Federal Payments for Foster Care and Adoption Assistance.

The objective of the Foster Care program is to help States provide safe, appropriate, 24-hour, substitute care for children who are under the jurisdiction of the administering State agency and need temporary placement and care outside their homes; and to provide Federal Financial Participation (FFP) in costs related to the program.

Funds may be used for FFP in State or local foster care maintenance payments on behalf of eligible children, and for administrative and training costs; and costs related to design, implementation and operation of a statewide data collection system. Funds may not be used for costs of social services provided to a child, the child's family, or the child's foster family which provide counseling or treatment to ameliorate or remedy personal problems, behaviors, or home conditions.

FFP is available at the Federal Medicaid Assistance Percentage for foster care maintenance expenses. The Texas FMPA for Federal fiscal year 2002 is 60.17%. The FMAP for Federal fiscal year 2003 is 59.99%.

FFP is available at 50% for administrative expenses and 75% for training expenses.

Under Title IV-E, case management and case planning are considered administrative expenses.

Title IVA, as amended, of the Social Security Act

Temporary Assistance for Needy Families (TANF)

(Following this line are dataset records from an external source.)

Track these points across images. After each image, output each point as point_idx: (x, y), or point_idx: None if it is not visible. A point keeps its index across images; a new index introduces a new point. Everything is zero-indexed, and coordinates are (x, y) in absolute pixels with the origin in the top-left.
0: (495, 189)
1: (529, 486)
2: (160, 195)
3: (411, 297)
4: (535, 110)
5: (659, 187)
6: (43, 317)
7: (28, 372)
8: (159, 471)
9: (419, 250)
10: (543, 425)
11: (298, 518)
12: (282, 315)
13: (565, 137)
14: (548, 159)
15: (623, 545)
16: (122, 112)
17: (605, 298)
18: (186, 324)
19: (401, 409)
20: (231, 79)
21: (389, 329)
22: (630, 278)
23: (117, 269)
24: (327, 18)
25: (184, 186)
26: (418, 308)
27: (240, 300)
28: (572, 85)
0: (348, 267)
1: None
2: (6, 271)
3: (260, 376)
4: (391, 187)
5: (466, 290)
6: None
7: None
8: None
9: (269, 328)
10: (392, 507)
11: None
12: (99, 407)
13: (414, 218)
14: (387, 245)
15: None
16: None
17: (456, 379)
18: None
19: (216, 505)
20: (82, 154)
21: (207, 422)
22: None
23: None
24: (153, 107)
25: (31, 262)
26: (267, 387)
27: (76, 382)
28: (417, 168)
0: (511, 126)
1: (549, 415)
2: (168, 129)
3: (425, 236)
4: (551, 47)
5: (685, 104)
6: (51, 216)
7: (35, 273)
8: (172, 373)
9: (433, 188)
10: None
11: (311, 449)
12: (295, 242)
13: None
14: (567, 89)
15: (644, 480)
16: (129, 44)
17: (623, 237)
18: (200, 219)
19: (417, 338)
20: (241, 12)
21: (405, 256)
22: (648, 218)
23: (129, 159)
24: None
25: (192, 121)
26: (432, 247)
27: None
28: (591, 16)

The objective of this program is to provide grants to States, Territories, or Tribes to assist needy families with children so that children can be cared for in their own homes; to reduce dependency by promoting job preparation, work, and marriage; to reduce and prevent out-of-wedlock pregnancies; and to encourage the formation and maintenance of two-parent families.

States, Territories, or Tribes have broad flexibility to use the grant funds in any manner that meets the purposes of the program (including providing low-income households with assistance in meeting home heating and cooling costs) and in ways that the State, Territory and Tribe was authorized to use funds received under the predecessor Aid to Families with Dependent Children (AFDC), Job Opportunities and Basic Skills Training (JOBS) and Emergency Assistance (EA) programs.

The State of Texas Emergency Assistance program as of September 30, 1995 included the following types of services for children at risk: information and referral; case planning and case management; counseling; support activities to normalize family functioning, and care in a foster family, shelter or other residential facility.

While States must spend general revenue to meet Maintenance of Effort (MOE) requirements there is no "match" rate per se with TANF. The TANF dollars used to pay for foster care placement are 100% Federal. TDPRS contributes to the State's MOE requirement when spending GR for other service programs.